In the literature, we found three studies29, 30, 31 describing patients with severe HA phenotypes associated with the same SB combination of fragments of 21.5, 20, 16, and 14 kb as found in our cases 1 and 3. The study of Zimmermann et al.32 identified an aberrant 20 kb band associated with a duplication of exons 7–22 in a patient with severe HA resulting from rearrangement with int22h repeats. Furthermore, two other studies33, 34 reported the same abnormal SB profiles associated with severe HA (17.5, 16, and 14 kb) as in case 2. Only further analyses (sequencing and MLPA) are likely to reveal whether these abnormal SB patterns are the real cause of HA, thus improving genetic counseling.

The inversion of intron 22 occurs almost exclusively in male germ cells,35 as the mechanism for intron 22 involves flipping the end of the X chromosome, which is facilitated in male meiosis but inhibited in female germ cells by X-chromosome pairing. Thus, the 0.5/0.6-Mb deletion or duplication mediated by int22h rearrangement could occur in maternal meiosis, as these rearrangements require the pairing of two homologous chromatids (Figure 3).

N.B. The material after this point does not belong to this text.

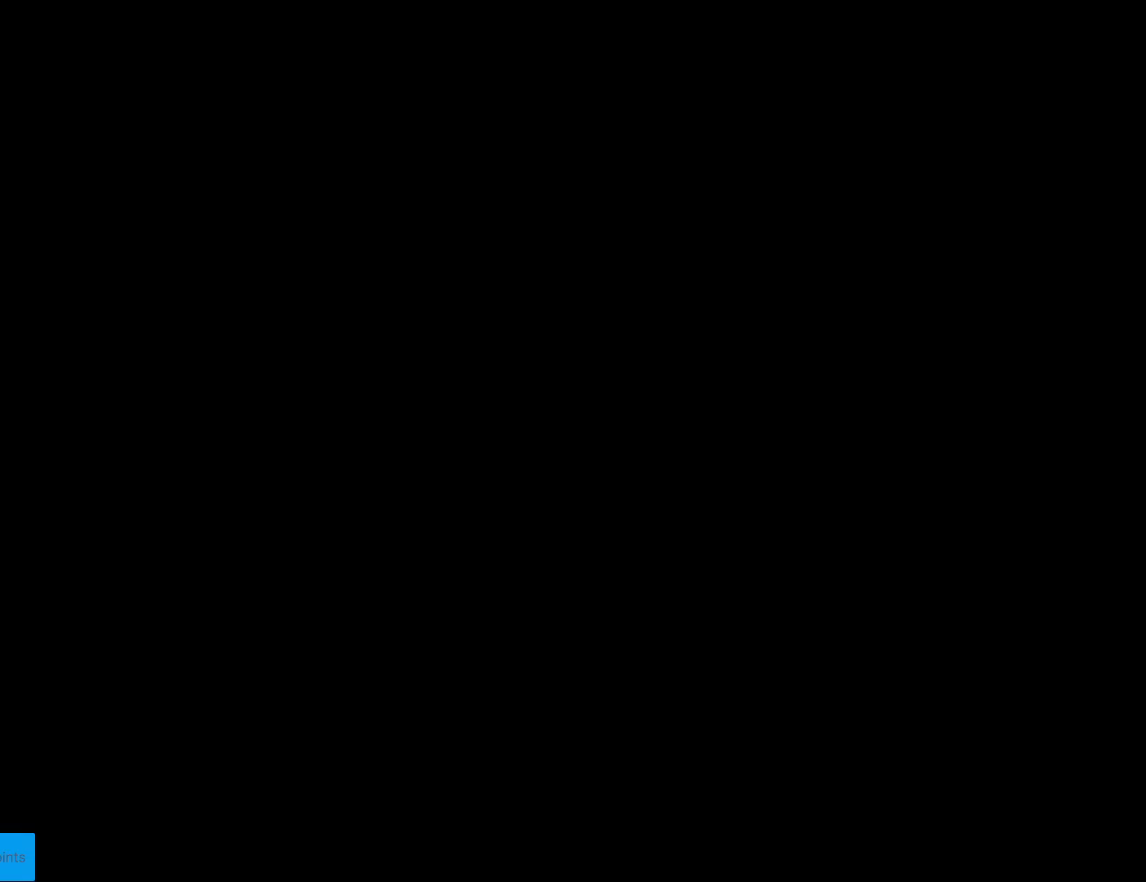
{"buttons": ["X"], "events": []}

All duplications described in this article were maternally inherited. However, the parental origin of the arrangement could not be determined, as DNA from the ascending generation was not available. For case 1, it is currently impossible to determine which duplication (0.5 MB or F8 exons 2–14) occurred first or to identify the parental origin.

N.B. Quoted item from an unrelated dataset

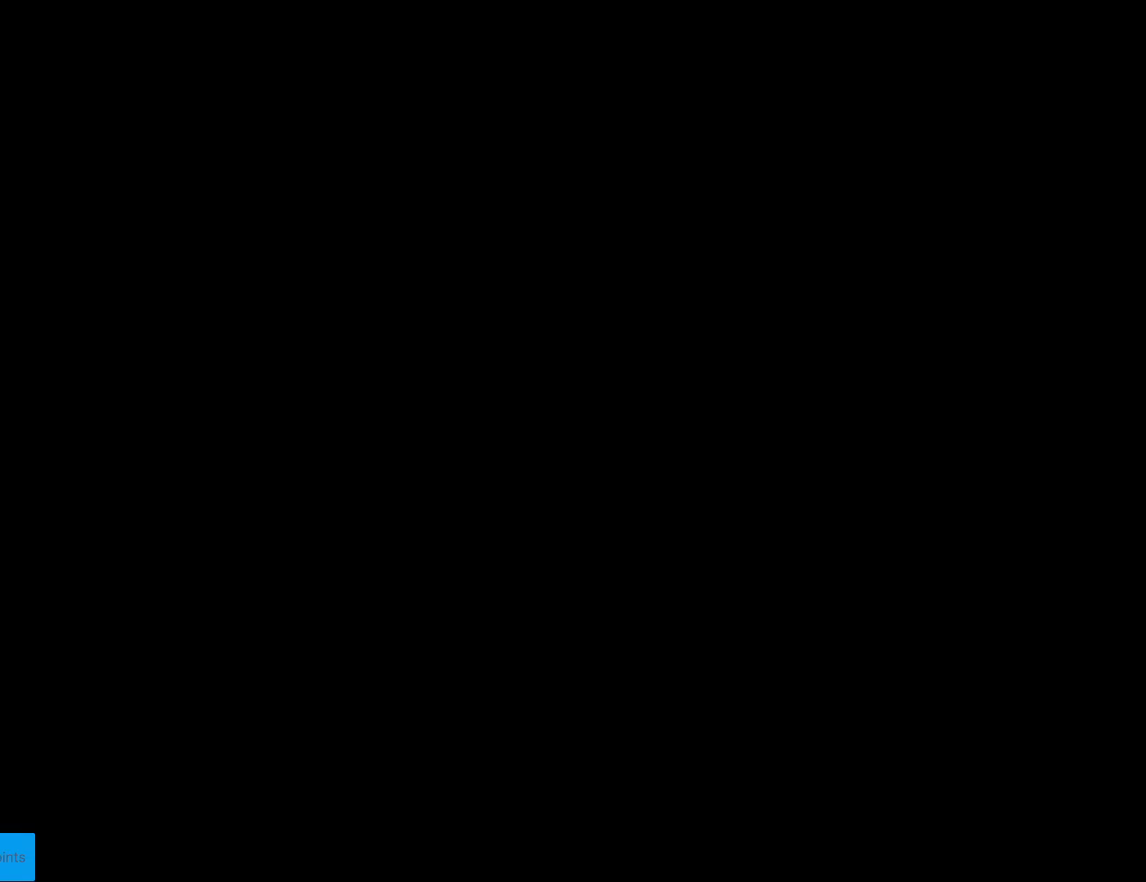
{"buttons": ["X"], "events": []}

Our data provide additional proof for the genomic instability at Xq28, showing that the int22h copies responsible for the well-known intr22 inversion are implicated in extended duplications (and deletion) involving F8 gene exons 1–22. These duplications are probably not associated with HA, as they coexisted with other molecular defects clearly responsible for HA. Contrary to a previous report and based on our study results,21 these duplications do not appear to be associated with intellectual disability.